What is required:
Of all the lines below, return only those starting with the line holding "להלן מגוון מבחנים" and going on through the line holding "joue un rôle déterminant dans", exactly as written.

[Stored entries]
BEGIN

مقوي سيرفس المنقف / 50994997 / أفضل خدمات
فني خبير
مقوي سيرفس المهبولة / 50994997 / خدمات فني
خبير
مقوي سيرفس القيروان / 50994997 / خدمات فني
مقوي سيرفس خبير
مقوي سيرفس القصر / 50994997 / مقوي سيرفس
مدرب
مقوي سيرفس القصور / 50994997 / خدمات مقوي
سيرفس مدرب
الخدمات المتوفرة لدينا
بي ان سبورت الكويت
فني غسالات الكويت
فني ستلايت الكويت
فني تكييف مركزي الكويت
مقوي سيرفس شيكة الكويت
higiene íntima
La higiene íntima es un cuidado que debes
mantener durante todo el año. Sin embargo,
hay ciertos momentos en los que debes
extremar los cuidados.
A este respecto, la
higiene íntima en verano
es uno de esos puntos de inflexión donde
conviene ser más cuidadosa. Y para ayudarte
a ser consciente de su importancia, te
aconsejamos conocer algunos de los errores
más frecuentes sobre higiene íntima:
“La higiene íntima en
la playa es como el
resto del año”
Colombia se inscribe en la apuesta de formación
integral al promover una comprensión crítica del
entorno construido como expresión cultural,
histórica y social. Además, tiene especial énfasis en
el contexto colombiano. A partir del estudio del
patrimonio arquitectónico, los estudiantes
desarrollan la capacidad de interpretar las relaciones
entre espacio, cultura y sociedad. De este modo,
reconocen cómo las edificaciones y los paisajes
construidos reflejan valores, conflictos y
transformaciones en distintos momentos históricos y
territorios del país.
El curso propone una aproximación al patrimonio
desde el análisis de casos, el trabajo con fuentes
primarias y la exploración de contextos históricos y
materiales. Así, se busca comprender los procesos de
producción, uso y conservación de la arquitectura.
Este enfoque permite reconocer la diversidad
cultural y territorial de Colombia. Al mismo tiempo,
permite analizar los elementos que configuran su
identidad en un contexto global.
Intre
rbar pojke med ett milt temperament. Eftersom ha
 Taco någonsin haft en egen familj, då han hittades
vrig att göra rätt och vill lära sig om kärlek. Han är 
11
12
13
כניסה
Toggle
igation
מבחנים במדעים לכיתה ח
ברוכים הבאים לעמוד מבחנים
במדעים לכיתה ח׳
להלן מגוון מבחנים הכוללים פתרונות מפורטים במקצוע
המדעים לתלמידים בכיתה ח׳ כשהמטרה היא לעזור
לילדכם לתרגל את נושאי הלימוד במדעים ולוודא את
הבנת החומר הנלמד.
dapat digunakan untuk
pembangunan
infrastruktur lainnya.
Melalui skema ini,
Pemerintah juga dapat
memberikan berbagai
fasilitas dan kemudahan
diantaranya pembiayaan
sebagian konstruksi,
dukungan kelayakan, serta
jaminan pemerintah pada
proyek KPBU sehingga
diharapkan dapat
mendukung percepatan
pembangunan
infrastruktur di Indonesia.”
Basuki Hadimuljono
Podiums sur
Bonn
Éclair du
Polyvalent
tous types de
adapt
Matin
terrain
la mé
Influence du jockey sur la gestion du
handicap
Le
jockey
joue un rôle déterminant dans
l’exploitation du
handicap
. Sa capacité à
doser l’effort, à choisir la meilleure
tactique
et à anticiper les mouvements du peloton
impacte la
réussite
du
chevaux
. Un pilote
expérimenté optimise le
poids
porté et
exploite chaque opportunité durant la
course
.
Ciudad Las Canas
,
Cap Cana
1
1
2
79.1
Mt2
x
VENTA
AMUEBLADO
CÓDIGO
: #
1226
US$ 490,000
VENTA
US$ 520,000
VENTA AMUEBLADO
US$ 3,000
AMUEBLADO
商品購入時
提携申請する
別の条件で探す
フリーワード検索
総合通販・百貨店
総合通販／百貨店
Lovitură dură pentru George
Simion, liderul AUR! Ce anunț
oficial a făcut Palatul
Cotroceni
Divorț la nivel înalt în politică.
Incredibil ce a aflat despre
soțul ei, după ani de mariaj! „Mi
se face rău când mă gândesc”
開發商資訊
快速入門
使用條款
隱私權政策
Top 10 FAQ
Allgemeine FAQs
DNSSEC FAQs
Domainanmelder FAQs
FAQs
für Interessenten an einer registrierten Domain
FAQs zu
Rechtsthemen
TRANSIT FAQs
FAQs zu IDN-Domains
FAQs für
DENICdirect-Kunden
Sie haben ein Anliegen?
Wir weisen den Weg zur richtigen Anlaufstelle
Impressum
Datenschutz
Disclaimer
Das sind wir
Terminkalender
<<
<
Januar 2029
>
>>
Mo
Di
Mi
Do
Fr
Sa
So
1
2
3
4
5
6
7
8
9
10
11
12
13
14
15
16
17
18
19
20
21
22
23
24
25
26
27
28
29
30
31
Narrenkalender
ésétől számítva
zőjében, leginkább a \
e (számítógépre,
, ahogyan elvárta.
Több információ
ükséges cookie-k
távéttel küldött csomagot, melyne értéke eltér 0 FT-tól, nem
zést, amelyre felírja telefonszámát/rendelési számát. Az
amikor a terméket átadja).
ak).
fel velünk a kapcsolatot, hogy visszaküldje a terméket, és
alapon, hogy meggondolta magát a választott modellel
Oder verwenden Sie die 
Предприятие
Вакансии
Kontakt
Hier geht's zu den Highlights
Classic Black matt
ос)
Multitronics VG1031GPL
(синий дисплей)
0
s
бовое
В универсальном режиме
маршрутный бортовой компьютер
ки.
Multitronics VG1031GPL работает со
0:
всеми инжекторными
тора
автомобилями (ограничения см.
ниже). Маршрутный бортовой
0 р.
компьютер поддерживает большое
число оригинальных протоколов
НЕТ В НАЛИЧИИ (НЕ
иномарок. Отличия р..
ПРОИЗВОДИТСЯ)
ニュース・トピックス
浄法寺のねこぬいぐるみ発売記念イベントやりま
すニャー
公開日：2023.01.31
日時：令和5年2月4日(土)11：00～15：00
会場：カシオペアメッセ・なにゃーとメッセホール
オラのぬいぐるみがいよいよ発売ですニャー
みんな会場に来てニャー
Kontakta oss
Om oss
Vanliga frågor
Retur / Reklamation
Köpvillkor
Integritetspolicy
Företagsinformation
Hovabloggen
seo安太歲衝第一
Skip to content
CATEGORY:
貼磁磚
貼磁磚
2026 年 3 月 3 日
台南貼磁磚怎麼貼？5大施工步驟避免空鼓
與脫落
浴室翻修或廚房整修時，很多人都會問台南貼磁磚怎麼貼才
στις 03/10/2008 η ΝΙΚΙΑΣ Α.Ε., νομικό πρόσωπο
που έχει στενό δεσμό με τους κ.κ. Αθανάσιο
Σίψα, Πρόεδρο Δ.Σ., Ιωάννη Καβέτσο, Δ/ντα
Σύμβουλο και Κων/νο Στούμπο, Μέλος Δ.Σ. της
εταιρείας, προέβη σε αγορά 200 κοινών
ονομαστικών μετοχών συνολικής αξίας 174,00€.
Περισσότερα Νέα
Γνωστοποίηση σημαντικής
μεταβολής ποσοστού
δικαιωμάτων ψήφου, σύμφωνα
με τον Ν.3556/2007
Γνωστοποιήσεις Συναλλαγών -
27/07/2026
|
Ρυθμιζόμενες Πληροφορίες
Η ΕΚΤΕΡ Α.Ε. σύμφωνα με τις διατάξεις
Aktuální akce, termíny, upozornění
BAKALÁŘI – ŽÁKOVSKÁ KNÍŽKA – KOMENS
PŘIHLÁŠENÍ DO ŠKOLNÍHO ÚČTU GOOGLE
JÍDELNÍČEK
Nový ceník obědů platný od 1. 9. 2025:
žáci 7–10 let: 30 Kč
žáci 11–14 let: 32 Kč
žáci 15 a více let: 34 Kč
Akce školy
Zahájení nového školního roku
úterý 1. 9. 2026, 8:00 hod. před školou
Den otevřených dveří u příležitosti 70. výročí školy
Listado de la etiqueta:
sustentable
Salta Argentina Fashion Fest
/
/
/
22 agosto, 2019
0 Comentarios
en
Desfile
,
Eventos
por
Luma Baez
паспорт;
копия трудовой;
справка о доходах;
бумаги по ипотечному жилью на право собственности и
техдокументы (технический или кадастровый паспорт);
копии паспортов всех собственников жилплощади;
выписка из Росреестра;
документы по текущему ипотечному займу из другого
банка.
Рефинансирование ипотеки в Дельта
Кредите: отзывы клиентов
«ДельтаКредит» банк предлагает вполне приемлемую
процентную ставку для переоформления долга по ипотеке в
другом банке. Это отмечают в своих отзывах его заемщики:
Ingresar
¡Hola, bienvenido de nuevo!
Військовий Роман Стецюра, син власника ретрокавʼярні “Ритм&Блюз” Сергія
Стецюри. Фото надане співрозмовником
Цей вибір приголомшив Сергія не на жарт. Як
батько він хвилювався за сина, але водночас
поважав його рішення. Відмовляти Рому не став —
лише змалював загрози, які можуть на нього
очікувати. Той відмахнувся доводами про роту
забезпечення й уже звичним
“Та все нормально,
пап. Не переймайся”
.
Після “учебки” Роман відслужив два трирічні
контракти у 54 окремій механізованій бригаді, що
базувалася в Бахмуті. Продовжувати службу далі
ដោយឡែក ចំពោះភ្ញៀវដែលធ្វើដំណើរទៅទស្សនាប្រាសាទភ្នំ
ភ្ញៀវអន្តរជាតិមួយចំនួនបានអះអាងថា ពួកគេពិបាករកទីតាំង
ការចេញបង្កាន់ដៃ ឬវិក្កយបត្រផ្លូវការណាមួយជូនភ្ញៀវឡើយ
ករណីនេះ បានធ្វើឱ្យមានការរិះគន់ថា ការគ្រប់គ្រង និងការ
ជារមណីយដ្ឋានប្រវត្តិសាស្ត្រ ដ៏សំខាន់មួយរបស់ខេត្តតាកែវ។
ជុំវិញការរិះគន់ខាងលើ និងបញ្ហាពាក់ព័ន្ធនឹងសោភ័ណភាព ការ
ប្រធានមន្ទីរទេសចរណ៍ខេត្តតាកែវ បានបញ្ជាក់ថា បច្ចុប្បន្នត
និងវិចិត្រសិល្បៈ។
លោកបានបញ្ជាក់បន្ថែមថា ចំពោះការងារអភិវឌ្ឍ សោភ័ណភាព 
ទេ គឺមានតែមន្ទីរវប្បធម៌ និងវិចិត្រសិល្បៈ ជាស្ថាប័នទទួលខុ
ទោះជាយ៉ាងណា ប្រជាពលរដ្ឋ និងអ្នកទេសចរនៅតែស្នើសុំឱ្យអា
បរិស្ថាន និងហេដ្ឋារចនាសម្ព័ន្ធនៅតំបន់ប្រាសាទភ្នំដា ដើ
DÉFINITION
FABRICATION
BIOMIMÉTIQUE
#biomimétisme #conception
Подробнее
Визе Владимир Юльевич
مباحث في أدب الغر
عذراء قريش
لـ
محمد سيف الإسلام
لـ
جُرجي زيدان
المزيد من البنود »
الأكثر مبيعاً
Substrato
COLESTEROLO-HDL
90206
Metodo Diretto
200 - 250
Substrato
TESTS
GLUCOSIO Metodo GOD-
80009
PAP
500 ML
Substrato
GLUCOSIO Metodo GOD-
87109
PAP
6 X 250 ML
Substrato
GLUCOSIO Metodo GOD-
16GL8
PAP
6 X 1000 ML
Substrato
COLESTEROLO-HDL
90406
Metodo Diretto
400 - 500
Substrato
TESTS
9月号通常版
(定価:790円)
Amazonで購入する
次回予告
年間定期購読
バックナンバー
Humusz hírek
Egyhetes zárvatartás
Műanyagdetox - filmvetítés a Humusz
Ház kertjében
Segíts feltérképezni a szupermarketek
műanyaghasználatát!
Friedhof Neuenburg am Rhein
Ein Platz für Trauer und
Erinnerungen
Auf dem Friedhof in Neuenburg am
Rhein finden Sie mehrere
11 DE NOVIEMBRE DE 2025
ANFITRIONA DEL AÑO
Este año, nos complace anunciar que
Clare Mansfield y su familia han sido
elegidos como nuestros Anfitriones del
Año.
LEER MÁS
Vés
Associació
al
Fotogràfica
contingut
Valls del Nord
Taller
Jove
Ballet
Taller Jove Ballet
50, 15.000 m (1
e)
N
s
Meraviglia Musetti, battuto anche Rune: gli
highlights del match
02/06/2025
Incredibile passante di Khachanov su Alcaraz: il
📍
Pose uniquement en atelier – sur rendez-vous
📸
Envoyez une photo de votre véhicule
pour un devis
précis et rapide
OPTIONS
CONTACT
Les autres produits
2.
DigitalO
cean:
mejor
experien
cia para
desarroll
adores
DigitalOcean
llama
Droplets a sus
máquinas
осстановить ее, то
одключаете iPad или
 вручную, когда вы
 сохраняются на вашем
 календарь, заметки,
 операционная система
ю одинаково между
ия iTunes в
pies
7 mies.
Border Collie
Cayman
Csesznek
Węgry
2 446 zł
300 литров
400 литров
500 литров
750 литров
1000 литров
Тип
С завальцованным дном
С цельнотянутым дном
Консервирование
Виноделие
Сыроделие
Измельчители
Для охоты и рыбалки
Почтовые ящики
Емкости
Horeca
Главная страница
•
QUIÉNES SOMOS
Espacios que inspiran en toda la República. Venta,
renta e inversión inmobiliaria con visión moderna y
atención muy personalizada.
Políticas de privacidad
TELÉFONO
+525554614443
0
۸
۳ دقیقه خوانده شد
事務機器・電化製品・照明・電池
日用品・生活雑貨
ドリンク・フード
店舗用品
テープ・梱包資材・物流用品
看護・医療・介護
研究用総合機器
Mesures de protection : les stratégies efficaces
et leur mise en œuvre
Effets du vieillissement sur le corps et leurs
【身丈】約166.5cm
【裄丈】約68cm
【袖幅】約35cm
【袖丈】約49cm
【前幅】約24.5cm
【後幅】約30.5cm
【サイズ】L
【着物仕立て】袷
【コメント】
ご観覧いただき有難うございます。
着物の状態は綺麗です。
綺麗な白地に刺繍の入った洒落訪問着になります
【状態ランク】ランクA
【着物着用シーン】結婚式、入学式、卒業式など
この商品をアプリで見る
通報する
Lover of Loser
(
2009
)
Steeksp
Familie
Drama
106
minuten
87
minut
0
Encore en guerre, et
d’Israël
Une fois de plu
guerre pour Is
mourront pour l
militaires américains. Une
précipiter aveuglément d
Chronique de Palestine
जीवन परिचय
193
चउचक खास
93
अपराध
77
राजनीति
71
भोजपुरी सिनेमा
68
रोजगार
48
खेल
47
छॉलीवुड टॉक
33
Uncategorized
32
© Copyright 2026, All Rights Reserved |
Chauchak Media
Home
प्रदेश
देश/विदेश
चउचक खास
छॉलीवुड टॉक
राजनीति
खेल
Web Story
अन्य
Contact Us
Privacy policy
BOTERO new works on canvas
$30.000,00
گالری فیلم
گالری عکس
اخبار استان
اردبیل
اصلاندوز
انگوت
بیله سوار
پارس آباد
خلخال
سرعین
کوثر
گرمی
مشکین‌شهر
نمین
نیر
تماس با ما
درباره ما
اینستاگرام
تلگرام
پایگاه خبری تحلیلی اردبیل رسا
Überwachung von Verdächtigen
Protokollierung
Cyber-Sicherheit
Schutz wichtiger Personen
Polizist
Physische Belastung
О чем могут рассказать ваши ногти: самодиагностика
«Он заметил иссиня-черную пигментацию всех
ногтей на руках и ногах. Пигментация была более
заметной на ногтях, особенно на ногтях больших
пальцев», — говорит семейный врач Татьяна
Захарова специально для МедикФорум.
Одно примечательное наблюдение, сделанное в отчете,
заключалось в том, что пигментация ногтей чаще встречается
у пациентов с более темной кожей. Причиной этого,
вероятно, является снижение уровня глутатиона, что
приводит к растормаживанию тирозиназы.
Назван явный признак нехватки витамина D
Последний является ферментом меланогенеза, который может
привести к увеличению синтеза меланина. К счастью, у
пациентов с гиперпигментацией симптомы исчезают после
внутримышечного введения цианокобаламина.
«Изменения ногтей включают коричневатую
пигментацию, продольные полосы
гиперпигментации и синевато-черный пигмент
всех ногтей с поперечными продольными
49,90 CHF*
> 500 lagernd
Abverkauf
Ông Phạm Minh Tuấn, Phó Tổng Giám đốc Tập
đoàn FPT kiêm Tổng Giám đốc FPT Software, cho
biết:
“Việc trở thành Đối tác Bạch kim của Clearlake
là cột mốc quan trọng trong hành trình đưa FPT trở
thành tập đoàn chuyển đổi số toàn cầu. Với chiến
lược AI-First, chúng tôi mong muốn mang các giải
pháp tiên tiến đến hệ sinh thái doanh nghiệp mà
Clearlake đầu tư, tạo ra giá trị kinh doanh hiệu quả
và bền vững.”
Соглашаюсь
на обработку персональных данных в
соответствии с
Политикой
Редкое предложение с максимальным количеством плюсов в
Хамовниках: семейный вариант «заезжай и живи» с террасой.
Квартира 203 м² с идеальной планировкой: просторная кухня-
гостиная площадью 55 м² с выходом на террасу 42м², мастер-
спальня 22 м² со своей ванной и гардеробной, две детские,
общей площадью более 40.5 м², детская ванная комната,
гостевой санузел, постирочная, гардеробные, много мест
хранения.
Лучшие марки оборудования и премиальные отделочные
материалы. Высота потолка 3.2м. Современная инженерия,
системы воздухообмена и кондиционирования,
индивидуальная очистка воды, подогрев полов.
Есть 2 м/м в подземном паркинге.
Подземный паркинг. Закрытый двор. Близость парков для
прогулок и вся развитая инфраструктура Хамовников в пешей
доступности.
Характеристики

END

Output:
להלן מגוון מבחנים הכוללים פתרונות מפורטים במקצוע
המדעים לתלמידים בכיתה ח׳ כשהמטרה היא לעזור
לילדכם לתרגל את נושאי הלימוד במדעים ולוודא את
הבנת החומר הנלמד.
dapat digunakan untuk
pembangunan
infrastruktur lainnya.
Melalui skema ini,
Pemerintah juga dapat
memberikan berbagai
fasilitas dan kemudahan
diantaranya pembiayaan
sebagian konstruksi,
dukungan kelayakan, serta
jaminan pemerintah pada
proyek KPBU sehingga
diharapkan dapat
mendukung percepatan
pembangunan
infrastruktur di Indonesia.”
Basuki Hadimuljono
Podiums sur
Bonn
Éclair du
Polyvalent
tous types de
adapt
Matin
terrain
la mé
Influence du jockey sur la gestion du
handicap
Le
jockey
joue un rôle déterminant dans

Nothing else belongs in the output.